The locally-focussed PLD process is based on the the spiral of inquiry. One of the key tenets of the current model of PLD is that schools, kura and Kāhui Ako undertake self-review to identify their own needs before applying for PLD. If you are unfamiliar with the spiral of inquiry model, you can find more information here.
The steps in the spiral of inquiry:
What’s going on for learners? Emphasis is placed on teacher observations of students, in all circumstances. There may be some difficult questions to ask, such as: Is it all right for some learners to experience challenging and engaging learning in one classroom while in the room next door the students are not? Scanning is not done overnight, can last many months, and may turn up surprises.
Where will concentrating your energies make the most difference? Focusing well will lead to informed actions, and usually means selecting no more than one or two areas so that the inquiry is "focussed and deep". A common focus generates the momentum to transform schools.
Developing a hunch
How are you as a school contributing to the situation? "Hunch" is an important word – hunches may not be totally accurate, but it is essential to get them all on the table because they guide the focusing. Sometimes they might be well-established routines of the school or the classroom, and be relevant to your own school. Hunches need testing.
How and where will you learn more about what you do? Teacher learning must be connected to identified learner needs. External expertise is important here and the school, kura or Kāhui Ako must make clear to externals what makes a difference to learners.
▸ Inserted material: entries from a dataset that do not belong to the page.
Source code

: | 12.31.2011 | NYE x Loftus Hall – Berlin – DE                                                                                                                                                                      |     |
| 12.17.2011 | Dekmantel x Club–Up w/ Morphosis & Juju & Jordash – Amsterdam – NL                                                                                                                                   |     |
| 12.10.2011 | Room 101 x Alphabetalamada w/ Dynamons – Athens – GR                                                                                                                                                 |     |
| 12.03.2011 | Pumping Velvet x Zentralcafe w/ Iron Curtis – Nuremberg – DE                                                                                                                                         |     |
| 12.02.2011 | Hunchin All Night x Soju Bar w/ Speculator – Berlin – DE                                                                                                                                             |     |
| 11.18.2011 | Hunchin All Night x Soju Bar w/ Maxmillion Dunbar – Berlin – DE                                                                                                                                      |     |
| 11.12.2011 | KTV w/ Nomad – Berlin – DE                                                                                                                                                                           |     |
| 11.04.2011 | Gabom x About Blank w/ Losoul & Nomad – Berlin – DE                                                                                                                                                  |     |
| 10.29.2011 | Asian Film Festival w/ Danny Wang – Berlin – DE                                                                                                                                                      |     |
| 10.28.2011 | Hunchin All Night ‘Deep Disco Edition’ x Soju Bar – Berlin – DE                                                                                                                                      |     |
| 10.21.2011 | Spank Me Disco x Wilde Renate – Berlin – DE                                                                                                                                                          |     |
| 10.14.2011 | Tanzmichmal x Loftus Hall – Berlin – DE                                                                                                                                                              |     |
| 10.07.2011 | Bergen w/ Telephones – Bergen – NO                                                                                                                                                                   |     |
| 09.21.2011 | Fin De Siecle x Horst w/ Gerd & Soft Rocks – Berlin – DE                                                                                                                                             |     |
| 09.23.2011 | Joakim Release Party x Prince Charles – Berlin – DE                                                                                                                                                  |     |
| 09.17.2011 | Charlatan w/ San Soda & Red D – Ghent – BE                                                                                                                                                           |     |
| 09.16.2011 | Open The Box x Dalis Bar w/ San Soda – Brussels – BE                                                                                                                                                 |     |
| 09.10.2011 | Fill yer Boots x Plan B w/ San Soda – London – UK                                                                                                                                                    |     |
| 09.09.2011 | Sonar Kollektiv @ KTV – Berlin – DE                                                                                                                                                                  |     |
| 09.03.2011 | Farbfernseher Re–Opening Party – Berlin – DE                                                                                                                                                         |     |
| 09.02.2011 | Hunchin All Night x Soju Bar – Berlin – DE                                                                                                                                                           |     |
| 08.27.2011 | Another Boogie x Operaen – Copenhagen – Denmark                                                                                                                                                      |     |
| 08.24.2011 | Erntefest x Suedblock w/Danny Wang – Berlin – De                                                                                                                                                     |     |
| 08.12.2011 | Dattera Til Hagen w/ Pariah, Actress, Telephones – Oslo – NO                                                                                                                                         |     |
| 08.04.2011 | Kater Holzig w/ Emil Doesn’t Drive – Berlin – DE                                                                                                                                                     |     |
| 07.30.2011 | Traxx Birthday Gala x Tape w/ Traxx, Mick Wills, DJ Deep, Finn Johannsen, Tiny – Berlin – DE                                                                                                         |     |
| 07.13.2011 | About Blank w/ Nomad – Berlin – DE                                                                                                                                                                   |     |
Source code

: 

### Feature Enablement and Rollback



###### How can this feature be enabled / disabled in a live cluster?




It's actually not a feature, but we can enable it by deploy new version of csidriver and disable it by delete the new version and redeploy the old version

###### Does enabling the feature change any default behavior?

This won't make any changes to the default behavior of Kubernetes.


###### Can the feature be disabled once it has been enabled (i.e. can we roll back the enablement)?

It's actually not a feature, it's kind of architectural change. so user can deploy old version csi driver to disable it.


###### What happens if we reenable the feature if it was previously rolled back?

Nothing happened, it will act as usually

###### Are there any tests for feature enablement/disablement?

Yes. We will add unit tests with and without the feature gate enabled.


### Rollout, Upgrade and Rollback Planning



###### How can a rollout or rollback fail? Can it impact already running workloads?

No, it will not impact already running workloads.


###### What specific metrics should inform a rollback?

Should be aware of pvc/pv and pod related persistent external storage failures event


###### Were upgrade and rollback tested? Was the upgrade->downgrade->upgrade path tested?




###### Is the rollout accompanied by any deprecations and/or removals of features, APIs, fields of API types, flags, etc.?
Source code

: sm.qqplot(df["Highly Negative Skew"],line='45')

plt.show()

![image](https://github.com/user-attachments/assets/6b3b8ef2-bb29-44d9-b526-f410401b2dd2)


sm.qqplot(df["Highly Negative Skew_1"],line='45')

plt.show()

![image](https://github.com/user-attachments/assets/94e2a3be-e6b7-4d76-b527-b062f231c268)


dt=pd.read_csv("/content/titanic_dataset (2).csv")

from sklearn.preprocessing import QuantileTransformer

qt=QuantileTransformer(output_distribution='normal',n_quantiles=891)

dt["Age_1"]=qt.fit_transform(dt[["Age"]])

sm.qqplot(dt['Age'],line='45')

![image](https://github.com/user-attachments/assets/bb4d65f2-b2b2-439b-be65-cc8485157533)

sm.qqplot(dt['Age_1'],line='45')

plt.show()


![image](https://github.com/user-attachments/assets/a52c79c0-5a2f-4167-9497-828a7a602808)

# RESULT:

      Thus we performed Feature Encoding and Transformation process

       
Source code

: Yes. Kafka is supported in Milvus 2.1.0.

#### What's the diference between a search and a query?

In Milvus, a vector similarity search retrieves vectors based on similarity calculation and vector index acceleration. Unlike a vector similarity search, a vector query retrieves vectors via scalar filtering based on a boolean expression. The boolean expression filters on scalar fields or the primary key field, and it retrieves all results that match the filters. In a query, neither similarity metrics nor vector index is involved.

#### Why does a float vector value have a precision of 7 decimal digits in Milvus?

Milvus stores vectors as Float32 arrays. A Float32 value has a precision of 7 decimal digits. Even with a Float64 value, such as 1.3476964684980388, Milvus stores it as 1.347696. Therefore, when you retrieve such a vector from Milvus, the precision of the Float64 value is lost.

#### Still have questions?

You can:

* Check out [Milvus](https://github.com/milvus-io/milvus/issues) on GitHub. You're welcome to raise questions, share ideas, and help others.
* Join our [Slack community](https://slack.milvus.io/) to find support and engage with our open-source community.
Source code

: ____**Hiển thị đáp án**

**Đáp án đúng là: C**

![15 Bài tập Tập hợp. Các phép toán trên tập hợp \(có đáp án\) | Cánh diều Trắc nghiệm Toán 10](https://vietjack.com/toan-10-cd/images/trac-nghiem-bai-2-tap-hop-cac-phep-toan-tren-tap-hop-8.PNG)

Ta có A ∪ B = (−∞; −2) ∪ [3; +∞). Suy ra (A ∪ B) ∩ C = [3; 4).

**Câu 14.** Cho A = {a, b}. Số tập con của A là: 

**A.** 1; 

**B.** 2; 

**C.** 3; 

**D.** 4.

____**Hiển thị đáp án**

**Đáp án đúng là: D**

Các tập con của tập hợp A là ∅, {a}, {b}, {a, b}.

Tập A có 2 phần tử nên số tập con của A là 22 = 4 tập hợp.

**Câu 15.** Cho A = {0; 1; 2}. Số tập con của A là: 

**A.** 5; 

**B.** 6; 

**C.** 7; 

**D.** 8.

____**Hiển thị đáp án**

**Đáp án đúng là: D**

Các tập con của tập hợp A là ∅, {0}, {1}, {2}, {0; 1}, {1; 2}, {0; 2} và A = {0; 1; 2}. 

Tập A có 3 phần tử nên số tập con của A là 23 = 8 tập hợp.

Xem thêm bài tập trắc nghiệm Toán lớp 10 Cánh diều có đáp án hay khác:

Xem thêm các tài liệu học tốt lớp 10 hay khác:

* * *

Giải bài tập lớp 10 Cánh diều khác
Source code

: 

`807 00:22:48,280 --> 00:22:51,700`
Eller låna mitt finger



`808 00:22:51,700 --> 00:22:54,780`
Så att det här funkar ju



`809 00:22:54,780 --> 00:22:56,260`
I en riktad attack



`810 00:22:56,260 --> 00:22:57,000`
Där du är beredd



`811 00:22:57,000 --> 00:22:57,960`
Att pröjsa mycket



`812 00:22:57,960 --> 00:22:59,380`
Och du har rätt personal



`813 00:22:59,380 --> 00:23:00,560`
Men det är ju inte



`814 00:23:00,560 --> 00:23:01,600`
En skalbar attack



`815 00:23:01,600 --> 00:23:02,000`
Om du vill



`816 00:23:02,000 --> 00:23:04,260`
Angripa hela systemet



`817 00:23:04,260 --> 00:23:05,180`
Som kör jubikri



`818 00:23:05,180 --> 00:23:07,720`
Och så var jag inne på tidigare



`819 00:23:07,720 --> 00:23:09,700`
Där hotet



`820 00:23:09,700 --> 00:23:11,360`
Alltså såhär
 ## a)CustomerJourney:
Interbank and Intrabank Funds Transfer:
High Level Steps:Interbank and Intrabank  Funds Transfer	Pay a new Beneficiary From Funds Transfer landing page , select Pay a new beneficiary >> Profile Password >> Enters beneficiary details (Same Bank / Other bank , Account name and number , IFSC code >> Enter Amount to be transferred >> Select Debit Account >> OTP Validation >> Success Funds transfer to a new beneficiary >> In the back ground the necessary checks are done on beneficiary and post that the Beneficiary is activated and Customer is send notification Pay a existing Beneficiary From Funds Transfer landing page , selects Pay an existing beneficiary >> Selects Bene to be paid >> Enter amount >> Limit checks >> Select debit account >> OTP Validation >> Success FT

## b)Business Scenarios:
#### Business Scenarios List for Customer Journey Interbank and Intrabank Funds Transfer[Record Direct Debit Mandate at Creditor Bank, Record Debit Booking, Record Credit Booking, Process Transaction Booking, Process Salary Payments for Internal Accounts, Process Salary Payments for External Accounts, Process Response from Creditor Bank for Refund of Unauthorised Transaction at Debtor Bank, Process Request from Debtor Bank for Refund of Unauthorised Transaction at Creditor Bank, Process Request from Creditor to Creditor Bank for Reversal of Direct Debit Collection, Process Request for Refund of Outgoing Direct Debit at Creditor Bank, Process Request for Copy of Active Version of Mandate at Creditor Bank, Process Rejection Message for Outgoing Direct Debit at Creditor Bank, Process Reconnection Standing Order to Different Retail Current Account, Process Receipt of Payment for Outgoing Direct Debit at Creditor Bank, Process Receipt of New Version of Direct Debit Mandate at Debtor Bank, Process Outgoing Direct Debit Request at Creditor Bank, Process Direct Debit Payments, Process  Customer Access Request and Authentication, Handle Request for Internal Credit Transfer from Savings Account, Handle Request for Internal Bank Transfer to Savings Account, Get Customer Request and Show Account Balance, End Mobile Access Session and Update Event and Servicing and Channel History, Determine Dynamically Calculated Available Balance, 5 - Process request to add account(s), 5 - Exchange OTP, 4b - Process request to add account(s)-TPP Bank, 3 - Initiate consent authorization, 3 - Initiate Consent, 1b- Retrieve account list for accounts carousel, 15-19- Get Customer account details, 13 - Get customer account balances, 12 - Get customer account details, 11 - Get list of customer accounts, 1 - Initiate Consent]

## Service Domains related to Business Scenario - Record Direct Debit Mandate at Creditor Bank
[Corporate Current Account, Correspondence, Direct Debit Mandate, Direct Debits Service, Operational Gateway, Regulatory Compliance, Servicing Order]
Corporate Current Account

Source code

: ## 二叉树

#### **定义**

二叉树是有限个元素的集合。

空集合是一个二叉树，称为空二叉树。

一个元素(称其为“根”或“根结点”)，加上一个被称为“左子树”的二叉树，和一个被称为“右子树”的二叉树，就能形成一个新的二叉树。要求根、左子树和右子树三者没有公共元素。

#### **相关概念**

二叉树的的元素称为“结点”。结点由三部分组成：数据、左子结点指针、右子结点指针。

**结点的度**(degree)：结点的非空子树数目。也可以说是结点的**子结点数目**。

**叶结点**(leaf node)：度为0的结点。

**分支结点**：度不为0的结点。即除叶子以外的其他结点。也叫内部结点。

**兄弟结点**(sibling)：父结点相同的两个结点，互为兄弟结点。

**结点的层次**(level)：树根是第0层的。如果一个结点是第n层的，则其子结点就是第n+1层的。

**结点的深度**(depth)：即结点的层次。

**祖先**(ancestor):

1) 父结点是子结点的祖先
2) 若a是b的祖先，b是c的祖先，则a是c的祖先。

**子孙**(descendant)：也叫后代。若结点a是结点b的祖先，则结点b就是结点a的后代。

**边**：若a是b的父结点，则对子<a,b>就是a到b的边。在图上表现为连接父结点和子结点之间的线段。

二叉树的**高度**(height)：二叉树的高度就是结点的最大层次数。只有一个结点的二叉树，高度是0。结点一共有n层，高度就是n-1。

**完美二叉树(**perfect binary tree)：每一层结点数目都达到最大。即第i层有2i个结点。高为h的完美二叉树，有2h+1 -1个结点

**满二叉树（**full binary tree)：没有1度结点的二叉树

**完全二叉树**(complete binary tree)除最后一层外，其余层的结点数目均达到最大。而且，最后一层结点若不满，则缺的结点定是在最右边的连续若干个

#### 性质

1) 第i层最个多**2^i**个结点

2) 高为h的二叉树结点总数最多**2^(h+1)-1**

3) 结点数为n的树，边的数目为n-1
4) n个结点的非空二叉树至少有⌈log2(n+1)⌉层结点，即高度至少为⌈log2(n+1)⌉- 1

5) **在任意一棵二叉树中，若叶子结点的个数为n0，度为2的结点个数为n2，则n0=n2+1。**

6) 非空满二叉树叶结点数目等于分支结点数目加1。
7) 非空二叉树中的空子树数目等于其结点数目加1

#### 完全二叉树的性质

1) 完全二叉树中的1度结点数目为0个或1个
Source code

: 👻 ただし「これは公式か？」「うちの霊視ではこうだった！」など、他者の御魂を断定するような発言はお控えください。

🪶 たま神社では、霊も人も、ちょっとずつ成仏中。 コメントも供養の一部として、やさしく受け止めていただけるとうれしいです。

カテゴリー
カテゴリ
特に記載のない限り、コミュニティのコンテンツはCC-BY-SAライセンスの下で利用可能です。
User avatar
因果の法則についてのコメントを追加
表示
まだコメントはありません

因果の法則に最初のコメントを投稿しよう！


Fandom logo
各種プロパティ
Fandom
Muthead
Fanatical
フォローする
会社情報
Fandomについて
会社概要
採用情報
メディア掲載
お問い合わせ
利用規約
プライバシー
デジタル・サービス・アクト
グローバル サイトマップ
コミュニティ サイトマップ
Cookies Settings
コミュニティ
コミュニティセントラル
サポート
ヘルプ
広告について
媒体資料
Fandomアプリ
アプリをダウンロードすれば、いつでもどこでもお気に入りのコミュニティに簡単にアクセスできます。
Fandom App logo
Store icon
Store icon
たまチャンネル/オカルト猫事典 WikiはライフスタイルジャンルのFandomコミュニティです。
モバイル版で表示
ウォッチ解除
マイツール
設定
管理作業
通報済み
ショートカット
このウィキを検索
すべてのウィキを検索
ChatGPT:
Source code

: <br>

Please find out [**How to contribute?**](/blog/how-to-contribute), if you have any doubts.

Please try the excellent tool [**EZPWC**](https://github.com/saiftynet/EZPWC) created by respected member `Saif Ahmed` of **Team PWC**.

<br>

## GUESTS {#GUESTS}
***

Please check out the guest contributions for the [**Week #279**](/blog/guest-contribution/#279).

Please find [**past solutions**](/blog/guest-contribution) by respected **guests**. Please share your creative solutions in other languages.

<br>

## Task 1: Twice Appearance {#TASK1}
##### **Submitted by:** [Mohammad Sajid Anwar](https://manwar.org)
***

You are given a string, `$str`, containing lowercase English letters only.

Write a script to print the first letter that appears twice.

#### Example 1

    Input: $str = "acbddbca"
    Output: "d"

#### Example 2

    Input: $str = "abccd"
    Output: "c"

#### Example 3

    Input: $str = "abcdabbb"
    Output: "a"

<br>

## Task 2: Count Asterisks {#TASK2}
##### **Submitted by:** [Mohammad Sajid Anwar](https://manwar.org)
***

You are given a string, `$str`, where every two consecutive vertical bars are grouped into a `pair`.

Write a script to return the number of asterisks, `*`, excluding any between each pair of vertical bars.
We all need to know why new ways of doing things are better than what we did before.
What can your school, kura or Kāhui Ako do differently to make enough of a difference? "Genuine inquiry needs space to take risks, make mistakes, and try again – and again". Changing things can also feel risky for some learners who then resist change, and in turn bring concerned parents. We need to build understanding for all, right from the outset.
Checking is important to make sure actions have made enough of a difference. Checking doesn’t have to be formal, or at a set time. It can go on throughout the spiral.